-- Data under study follows --

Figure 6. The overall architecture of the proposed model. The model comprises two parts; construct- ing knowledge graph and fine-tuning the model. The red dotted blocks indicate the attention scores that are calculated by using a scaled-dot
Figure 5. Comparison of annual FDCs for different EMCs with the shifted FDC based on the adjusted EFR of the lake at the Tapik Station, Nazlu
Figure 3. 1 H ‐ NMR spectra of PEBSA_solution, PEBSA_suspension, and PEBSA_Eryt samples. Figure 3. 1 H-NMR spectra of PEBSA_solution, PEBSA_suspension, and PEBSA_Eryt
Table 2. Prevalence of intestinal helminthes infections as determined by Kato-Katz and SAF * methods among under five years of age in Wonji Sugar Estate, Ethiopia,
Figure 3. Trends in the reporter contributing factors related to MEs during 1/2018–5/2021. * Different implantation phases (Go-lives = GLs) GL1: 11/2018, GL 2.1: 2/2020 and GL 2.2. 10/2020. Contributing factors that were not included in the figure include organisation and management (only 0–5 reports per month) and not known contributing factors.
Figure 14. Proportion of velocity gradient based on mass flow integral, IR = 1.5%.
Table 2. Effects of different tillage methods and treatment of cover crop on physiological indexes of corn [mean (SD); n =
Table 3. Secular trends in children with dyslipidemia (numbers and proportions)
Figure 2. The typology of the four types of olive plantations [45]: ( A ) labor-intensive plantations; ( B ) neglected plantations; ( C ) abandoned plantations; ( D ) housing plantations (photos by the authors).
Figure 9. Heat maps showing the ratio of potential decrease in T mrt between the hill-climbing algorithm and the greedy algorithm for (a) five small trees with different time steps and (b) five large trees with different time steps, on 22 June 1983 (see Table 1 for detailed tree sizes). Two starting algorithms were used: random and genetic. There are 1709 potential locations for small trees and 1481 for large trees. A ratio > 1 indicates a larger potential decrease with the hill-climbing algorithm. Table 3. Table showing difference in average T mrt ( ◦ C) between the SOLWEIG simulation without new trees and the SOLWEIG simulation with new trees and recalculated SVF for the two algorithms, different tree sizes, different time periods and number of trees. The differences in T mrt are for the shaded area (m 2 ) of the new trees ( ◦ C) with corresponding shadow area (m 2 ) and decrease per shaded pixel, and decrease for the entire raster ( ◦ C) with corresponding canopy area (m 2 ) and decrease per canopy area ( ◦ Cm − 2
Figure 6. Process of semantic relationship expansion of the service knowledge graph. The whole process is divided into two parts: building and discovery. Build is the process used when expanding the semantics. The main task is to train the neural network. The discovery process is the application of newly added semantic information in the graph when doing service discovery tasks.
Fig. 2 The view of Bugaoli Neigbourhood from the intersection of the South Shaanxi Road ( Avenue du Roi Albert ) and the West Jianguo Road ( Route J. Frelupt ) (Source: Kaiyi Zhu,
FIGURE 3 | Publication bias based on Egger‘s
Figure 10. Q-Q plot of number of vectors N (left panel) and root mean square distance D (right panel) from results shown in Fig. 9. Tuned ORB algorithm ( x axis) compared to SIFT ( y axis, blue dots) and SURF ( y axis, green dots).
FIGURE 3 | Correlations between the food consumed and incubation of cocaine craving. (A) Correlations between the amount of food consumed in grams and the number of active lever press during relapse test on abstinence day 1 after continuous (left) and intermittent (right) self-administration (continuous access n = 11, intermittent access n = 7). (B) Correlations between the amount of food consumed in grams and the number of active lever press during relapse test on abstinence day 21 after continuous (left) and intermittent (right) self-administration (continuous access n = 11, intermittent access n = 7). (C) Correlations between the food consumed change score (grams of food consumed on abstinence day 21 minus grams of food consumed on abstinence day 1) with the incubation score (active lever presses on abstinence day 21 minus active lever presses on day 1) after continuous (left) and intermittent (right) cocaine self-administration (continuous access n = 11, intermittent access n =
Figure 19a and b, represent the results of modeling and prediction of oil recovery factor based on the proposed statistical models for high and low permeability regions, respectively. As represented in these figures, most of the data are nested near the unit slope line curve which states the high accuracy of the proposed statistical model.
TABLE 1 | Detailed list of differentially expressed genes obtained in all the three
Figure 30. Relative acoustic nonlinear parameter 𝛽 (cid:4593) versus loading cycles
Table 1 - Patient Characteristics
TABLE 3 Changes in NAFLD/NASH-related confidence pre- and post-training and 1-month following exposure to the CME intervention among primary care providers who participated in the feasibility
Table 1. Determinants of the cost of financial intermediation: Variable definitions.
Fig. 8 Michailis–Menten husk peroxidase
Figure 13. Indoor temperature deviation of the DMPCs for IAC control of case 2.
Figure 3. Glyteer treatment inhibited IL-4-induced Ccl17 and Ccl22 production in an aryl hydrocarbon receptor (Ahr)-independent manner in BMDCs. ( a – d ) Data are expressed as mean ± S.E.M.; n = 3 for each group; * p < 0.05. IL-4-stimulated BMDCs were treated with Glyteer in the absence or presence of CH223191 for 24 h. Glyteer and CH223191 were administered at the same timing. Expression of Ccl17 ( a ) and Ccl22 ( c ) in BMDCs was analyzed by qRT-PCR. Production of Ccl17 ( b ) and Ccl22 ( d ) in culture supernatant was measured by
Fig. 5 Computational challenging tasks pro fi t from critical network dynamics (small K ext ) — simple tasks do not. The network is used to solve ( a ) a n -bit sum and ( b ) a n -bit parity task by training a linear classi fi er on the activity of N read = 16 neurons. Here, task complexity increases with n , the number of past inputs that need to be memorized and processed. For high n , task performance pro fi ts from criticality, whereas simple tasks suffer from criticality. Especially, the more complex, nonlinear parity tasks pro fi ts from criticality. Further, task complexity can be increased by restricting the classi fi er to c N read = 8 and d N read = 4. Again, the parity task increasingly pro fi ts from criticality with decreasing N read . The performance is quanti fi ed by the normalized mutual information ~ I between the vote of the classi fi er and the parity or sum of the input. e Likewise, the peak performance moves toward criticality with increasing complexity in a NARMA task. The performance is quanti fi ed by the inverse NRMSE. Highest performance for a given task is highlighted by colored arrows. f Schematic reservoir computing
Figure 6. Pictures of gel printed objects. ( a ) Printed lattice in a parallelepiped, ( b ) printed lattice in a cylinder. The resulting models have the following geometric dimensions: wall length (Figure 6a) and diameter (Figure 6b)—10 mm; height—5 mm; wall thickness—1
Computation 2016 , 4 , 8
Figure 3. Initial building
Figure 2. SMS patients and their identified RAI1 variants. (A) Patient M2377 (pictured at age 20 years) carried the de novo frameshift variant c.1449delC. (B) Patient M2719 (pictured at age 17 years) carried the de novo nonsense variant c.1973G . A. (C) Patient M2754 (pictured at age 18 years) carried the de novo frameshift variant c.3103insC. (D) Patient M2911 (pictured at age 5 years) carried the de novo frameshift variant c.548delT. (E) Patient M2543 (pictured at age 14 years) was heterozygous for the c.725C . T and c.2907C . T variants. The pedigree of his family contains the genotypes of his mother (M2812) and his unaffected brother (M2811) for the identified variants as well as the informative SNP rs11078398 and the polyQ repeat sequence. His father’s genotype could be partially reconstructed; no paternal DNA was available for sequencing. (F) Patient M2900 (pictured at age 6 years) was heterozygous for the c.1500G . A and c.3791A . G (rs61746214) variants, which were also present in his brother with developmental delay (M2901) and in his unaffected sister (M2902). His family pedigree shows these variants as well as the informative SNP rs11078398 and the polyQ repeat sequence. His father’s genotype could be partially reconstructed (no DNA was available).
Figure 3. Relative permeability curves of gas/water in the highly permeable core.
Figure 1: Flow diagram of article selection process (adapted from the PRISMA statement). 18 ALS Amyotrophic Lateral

-- Data under study concluded --

[Problem requirements] Transcribe all of the material without omitting a line.

[The completed task]
Figure 6. The overall architecture of the proposed model. The model comprises two parts; construct- ing knowledge graph and fine-tuning the model. The red dotted blocks indicate the attention scores that are calculated by using a scaled-dot
Figure 5. Comparison of annual FDCs for different EMCs with the shifted FDC based on the adjusted EFR of the lake at the Tapik Station, Nazlu
Figure 3. 1 H ‐ NMR spectra of PEBSA_solution, PEBSA_suspension, and PEBSA_Eryt samples. Figure 3. 1 H-NMR spectra of PEBSA_solution, PEBSA_suspension, and PEBSA_Eryt
Table 2. Prevalence of intestinal helminthes infections as determined by Kato-Katz and SAF * methods among under five years of age in Wonji Sugar Estate, Ethiopia,
Figure 3. Trends in the reporter contributing factors related to MEs during 1/2018–5/2021. * Different implantation phases (Go-lives = GLs) GL1: 11/2018, GL 2.1: 2/2020 and GL 2.2. 10/2020. Contributing factors that were not included in the figure include organisation and management (only 0–5 reports per month) and not known contributing factors.
Figure 14. Proportion of velocity gradient based on mass flow integral, IR = 1.5%.
Table 2. Effects of different tillage methods and treatment of cover crop on physiological indexes of corn [mean (SD); n =
Table 3. Secular trends in children with dyslipidemia (numbers and proportions)
Figure 2. The typology of the four types of olive plantations [45]: ( A ) labor-intensive plantations; ( B ) neglected plantations; ( C ) abandoned plantations; ( D ) housing plantations (photos by the authors).
Figure 9. Heat maps showing the ratio of potential decrease in T mrt between the hill-climbing algorithm and the greedy algorithm for (a) five small trees with different time steps and (b) five large trees with different time steps, on 22 June 1983 (see Table 1 for detailed tree sizes). Two starting algorithms were used: random and genetic. There are 1709 potential locations for small trees and 1481 for large trees. A ratio > 1 indicates a larger potential decrease with the hill-climbing algorithm. Table 3. Table showing difference in average T mrt ( ◦ C) between the SOLWEIG simulation without new trees and the SOLWEIG simulation with new trees and recalculated SVF for the two algorithms, different tree sizes, different time periods and number of trees. The differences in T mrt are for the shaded area (m 2 ) of the new trees ( ◦ C) with corresponding shadow area (m 2 ) and decrease per shaded pixel, and decrease for the entire raster ( ◦ C) with corresponding canopy area (m 2 ) and decrease per canopy area ( ◦ Cm − 2
Figure 6. Process of semantic relationship expansion of the service knowledge graph. The whole process is divided into two parts: building and discovery. Build is the process used when expanding the semantics. The main task is to train the neural network. The discovery process is the application of newly added semantic information in the graph when doing service discovery tasks.
Fig. 2 The view of Bugaoli Neigbourhood from the intersection of the South Shaanxi Road ( Avenue du Roi Albert ) and the West Jianguo Road ( Route J. Frelupt ) (Source: Kaiyi Zhu,
FIGURE 3 | Publication bias based on Egger‘s
Figure 10. Q-Q plot of number of vectors N (left panel) and root mean square distance D (right panel) from results shown in Fig. 9. Tuned ORB algorithm ( x axis) compared to SIFT ( y axis, blue dots) and SURF ( y axis, green dots).
FIGURE 3 | Correlations between the food consumed and incubation of cocaine craving. (A) Correlations between the amount of food consumed in grams and the number of active lever press during relapse test on abstinence day 1 after continuous (left) and intermittent (right) self-administration (continuous access n = 11, intermittent access n = 7). (B) Correlations between the amount of food consumed in grams and the number of active lever press during relapse test on abstinence day 21 after continuous (left) and intermittent (right) self-administration (continuous access n = 11, intermittent access n = 7). (C) Correlations between the food consumed change score (grams of food consumed on abstinence day 21 minus grams of food consumed on abstinence day 1) with the incubation score (active lever presses on abstinence day 21 minus active lever presses on day 1) after continuous (left) and intermittent (right) cocaine self-administration (continuous access n = 11, intermittent access n =
Figure 19a and b, represent the results of modeling and prediction of oil recovery factor based on the proposed statistical models for high and low permeability regions, respectively. As represented in these figures, most of the data are nested near the unit slope line curve which states the high accuracy of the proposed statistical model.
TABLE 1 | Detailed list of differentially expressed genes obtained in all the three
Figure 30. Relative acoustic nonlinear parameter 𝛽 (cid:4593) versus loading cycles
Table 1 - Patient Characteristics
TABLE 3 Changes in NAFLD/NASH-related confidence pre- and post-training and 1-month following exposure to the CME intervention among primary care providers who participated in the feasibility
Table 1. Determinants of the cost of financial intermediation: Variable definitions.
Fig. 8 Michailis–Menten husk peroxidase
Figure 13. Indoor temperature deviation of the DMPCs for IAC control of case 2.
Figure 3. Glyteer treatment inhibited IL-4-induced Ccl17 and Ccl22 production in an aryl hydrocarbon receptor (Ahr)-independent manner in BMDCs. ( a – d ) Data are expressed as mean ± S.E.M.; n = 3 for each group; * p < 0.05. IL-4-stimulated BMDCs were treated with Glyteer in the absence or presence of CH223191 for 24 h. Glyteer and CH223191 were administered at the same timing. Expression of Ccl17 ( a ) and Ccl22 ( c ) in BMDCs was analyzed by qRT-PCR. Production of Ccl17 ( b ) and Ccl22 ( d ) in culture supernatant was measured by
Fig. 5 Computational challenging tasks pro fi t from critical network dynamics (small K ext ) — simple tasks do not. The network is used to solve ( a ) a n -bit sum and ( b ) a n -bit parity task by training a linear classi fi er on the activity of N read = 16 neurons. Here, task complexity increases with n , the number of past inputs that need to be memorized and processed. For high n , task performance pro fi ts from criticality, whereas simple tasks suffer from criticality. Especially, the more complex, nonlinear parity tasks pro fi ts from criticality. Further, task complexity can be increased by restricting the classi fi er to c N read = 8 and d N read = 4. Again, the parity task increasingly pro fi ts from criticality with decreasing N read . The performance is quanti fi ed by the normalized mutual information ~ I between the vote of the classi fi er and the parity or sum of the input. e Likewise, the peak performance moves toward criticality with increasing complexity in a NARMA task. The performance is quanti fi ed by the inverse NRMSE. Highest performance for a given task is highlighted by colored arrows. f Schematic reservoir computing
Figure 6. Pictures of gel printed objects. ( a ) Printed lattice in a parallelepiped, ( b ) printed lattice in a cylinder. The resulting models have the following geometric dimensions: wall length (Figure 6a) and diameter (Figure 6b)—10 mm; height—5 mm; wall thickness—1
Computation 2016 , 4 , 8
Figure 3. Initial building
Figure 2. SMS patients and their identified RAI1 variants. (A) Patient M2377 (pictured at age 20 years) carried the de novo frameshift variant c.1449delC. (B) Patient M2719 (pictured at age 17 years) carried the de novo nonsense variant c.1973G . A. (C) Patient M2754 (pictured at age 18 years) carried the de novo frameshift variant c.3103insC. (D) Patient M2911 (pictured at age 5 years) carried the de novo frameshift variant c.548delT. (E) Patient M2543 (pictured at age 14 years) was heterozygous for the c.725C . T and c.2907C . T variants. The pedigree of his family contains the genotypes of his mother (M2812) and his unaffected brother (M2811) for the identified variants as well as the informative SNP rs11078398 and the polyQ repeat sequence. His father’s genotype could be partially reconstructed; no paternal DNA was available for sequencing. (F) Patient M2900 (pictured at age 6 years) was heterozygous for the c.1500G . A and c.3791A . G (rs61746214) variants, which were also present in his brother with developmental delay (M2901) and in his unaffected sister (M2902). His family pedigree shows these variants as well as the informative SNP rs11078398 and the polyQ repeat sequence. His father’s genotype could be partially reconstructed (no DNA was available).
Figure 3. Relative permeability curves of gas/water in the highly permeable core.
Figure 1: Flow diagram of article selection process (adapted from the PRISMA statement). 18 ALS Amyotrophic Lateral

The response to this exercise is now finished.